Sangre, arena y cabaret
Londres, 11/12/2018. Royal Opera House. G. Bizet, Carmen. Barrie Kosky, director de escena. Otto Pichler, Coreografía. Tanja Ariane Baumgartener, Brian Jagde, Alexander Vinogradov, Eleonora Buratto, Jean Teitgen Dominic Sedgwick, Haegee Lee. Royal Opera Chorus y Orchestra of the Royal Opera House. Keri-Lynn Wilson, directora musical.
Asistir a un espectáculo firmado por Barrie Kosky es garantía de innovación y sorpresa. Es uno de los creadores escénicos imprescindibles en la actualidad que, a base una personalísima combinación de inteligencia, oficio y desfachatez, ha conseguido conquistar incluso la colina sagrada de Bayreuth. Su Carmen proveniente de Frankfurt, que estos días ha repuesto Royal Opera, no es ninguna excepción. Una vez más el australiano consigue amalgamar un trabajo inusual, atrevido y colorista que, a pesar de su lenguaje extravagante, va mucho más allá de la simple provocación.
La propuesta adopta sin complejos los tradicionales clichés folclóricos a los que siempre se somete la obra, pero los supera conectándola además con dos mundos -el cabaret de la República de Weimar y el musical-, que refuerzan su mensaje original de libertad sexual y de espectáculo popular. La acción se desarrolla sobre una gigantesca escalinata que llena por completo el escenario. Sobre ella, Kosky renuncia a una narrativa lineal que simplemente volviera a contar la historia otra vez más. En vez de eso se concentra en mostrar, deconstruidos, los elementos más extremos y dramáticos de la historia de Merimée. Los fragmentos hablados se sustituyen por una voz en off con reflexiones de Carmen. Y sobre esos escalones, a través de números musicales, la única protagonista desnuda todas sus obsesiones: sexualidad andrógina en un disfraz de gorila -homenaje al Venus Rubia de Dietrich-, agresividad desatada en defensa de su libertad, o en un colosal luto prematuro al explorar la idea de su propia muerte.
Pero toda esta maraña conceptual podría haber naufragado, entrando fácilmente en el terreno del ridículo, de no haber estado acompañada de un superlativo cuidado a la estética, de una ejecución genial, magnífica, preciosa y milimétrica; esa es la auténtica firma de Kosky. Cualquiera puede tener una idea rompedora, pero tan solo los mejores pueden hacerla funcionar. Es aquí donde entra el extraordinario trabajo del coreógrafo Otto Pichler y los seis bailarines que fascinan e hipnotizan en cada aparición. Sus movimientos conjugan numerosos registros, desde el flamenco a la música disco, y con ellos manejan a su antojo al público, llevándonos desde carcajadas cómplices en los momentos más cómicos a respiraciones paradas en los más dramáticos. No es ninguna sorpresa que el coro de la Royal Opera muestre una calidad vocal impecable. Lo que sí asombra es la destreza con la que cumple los mandatos escénicos a los que el equipo creativo les somete. Bailan y trepan por el graderío mientras cantan y, a falta de elementos de attrezzo, son sus cuerpos los que limitan los espacios y conforman el equivalente a los decorados.

# Requisitos de tarea:
Según el texto sobre la Carmen de Barrie Kosky, ¿sobre qué elemento escenográfico se desarrolla la acción?

[Registros almacenados]
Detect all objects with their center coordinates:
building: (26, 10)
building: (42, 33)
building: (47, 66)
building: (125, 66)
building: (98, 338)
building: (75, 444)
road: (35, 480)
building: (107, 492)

# Respuesta escrita:
Sobre una gigantesca escalinata que llena por completo el escenario.